Cop Out
February 26, 2010

There’s a scene early in Cop Out—the second half of the first one, actually—that’ll tell you right away how you’re going to get along with the rest of it. Crazy (but apparently smart) detective Paul Hodges (Tracy Morgan) coerces his partner Jimmy Monroe (Bruce Willis) into letting him take the lead in the interrogation of a low-level flunky in a drug empire. Paul enters the room and proceeds to rip off lines from probably a dozen different movies while Jimmy, on the other side of the one-way glass, lists off what it is Paul is referencing. This is tedious enough by itself, but the staging—extreme close-ups on Morgan shticking intercut with shots of Willis listing off movie titles while looking off-camera, up against a blank brick wall—takes the tedious and sinks it into the realm of the inept. Cop Out never recovers.

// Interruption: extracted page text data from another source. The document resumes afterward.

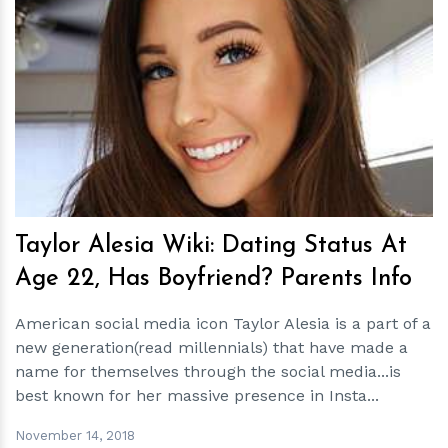
h
m
Taylor Alesia Wiki: Dating Status At
Age 22, Has Boyfriend? Parents Info
American social media icon Taylor Alesia is a part of a
new generation(read millennials) that have made a
name for themselves through the social media...is
best known for her massive presence in Insta...
November 14, 2018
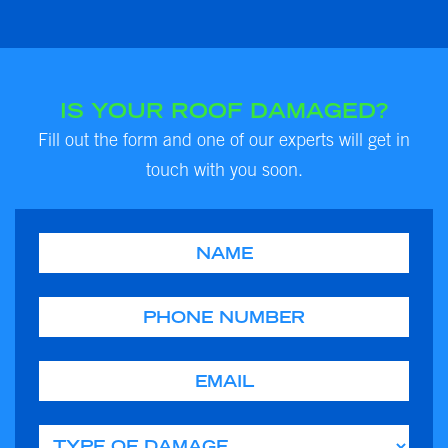
IS YOUR ROOF DAMAGED?
Fill out the form and one of our experts will get in
touch with you soon.
Name
Phone
Email
Type of Damage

The scene is curious for another reason: only it and one or two other jokes bear the distinct voice of Kevin Smith, who in Cop Out is directing his first movie written by someone else. I would call the rest of the film “rote,” but it does not even put that much work in; Cop Out assumes you have seen as many buddy-cop movies as its creators have, and allows that shared cultural knowledge to do most of the work.

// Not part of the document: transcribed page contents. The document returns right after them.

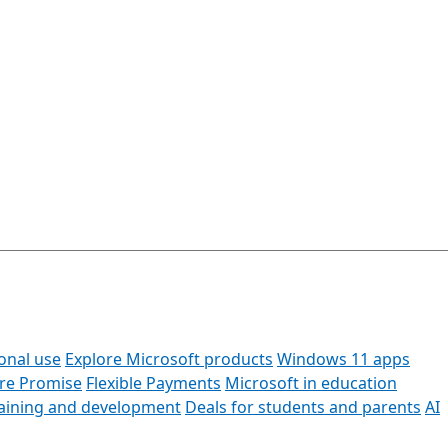
onal use
Explore Microsoft products
Windows 11 apps
ore Promise
Flexible Payments
Microsoft in education
raining and development
Deals for students and parents
AI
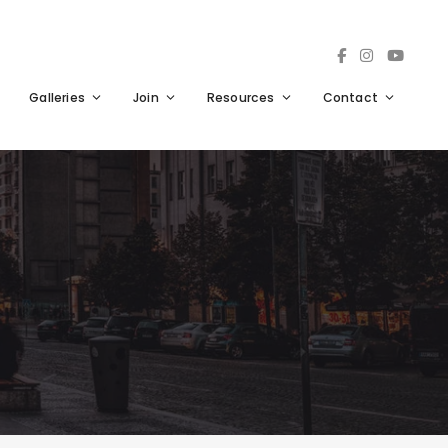
Galleries
Join
Resources
Contact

In brief: Paul and Jimmy majorly botch an investigation into a drug ring operating in Brooklyn. They’re suspended for one month (complete with gun-and-badge turn-in) without pay, which sucks for Jimmy, who’s looking for a way to fund his daughter’s extravagant wedding. (It never occurs to him to tell his daughter that a $50,000 wedding may be somewhat exorbitant.) Paul thinks his wife is cheating on him. And when Jimmy tries to sell a rare baseball card to fund the wedding, he finds himself involved with the drug ring again. Which is certainly one way to have your B-plot loop back into your A-plot.
There’s also some business with a tweaker cat burglar (Seann William Scott) and some rival detectives (Kevin Pollak and Adam Brody), but they exist only to remind everyone how much funnier Cop Out should be.
And it should be. This is a jokey buddy-cop movie starring Tracy Morgan and Bruce Willis. Morgan’s made a name for himself doing exactly this kind of shtick on Saturday Night Live and 30 Rock, and Bruce Willis epitomizes the cop movie of the last 20 years. And though Smith has been trending downward since Chasing Amy, even the otherwise-abysmal Clerks 2 had some funny moments amid the dreadfully aimless scatology.
Some of the blame lies with writers Robb and Mark Cullen, no doubt, who together have a mostly unremarkable track record writing mostly unremarkable television. There is nothing special about this script, its people or its dialogue; it’s hard to imagine that anyone at any point in the film’s development process felt enthusiastic about it. The film’s tortured history—several roster changes both behind and in front of the camera—only further underlines its red-headed stepchild status. I can only assume it was finished on a dare, and that at no point in the film’s history did anyone give much of a damn about it.
And that raises the question: if you’re going to pick Kevin Smith to do one of the two things he does for your movie, why on God’s green earth would you want him to direct? Smith’s movies are infamous for being of the “point the camera at the talking people” school of directing; it was always the dialogue that kept his work afloat. But no, in Cop Out we have the funny writer directing and the unfunny guys writing. Whose idea of success was that? If only Cop Out had kept A Couple of Dicks as its title. That, at least, is clever.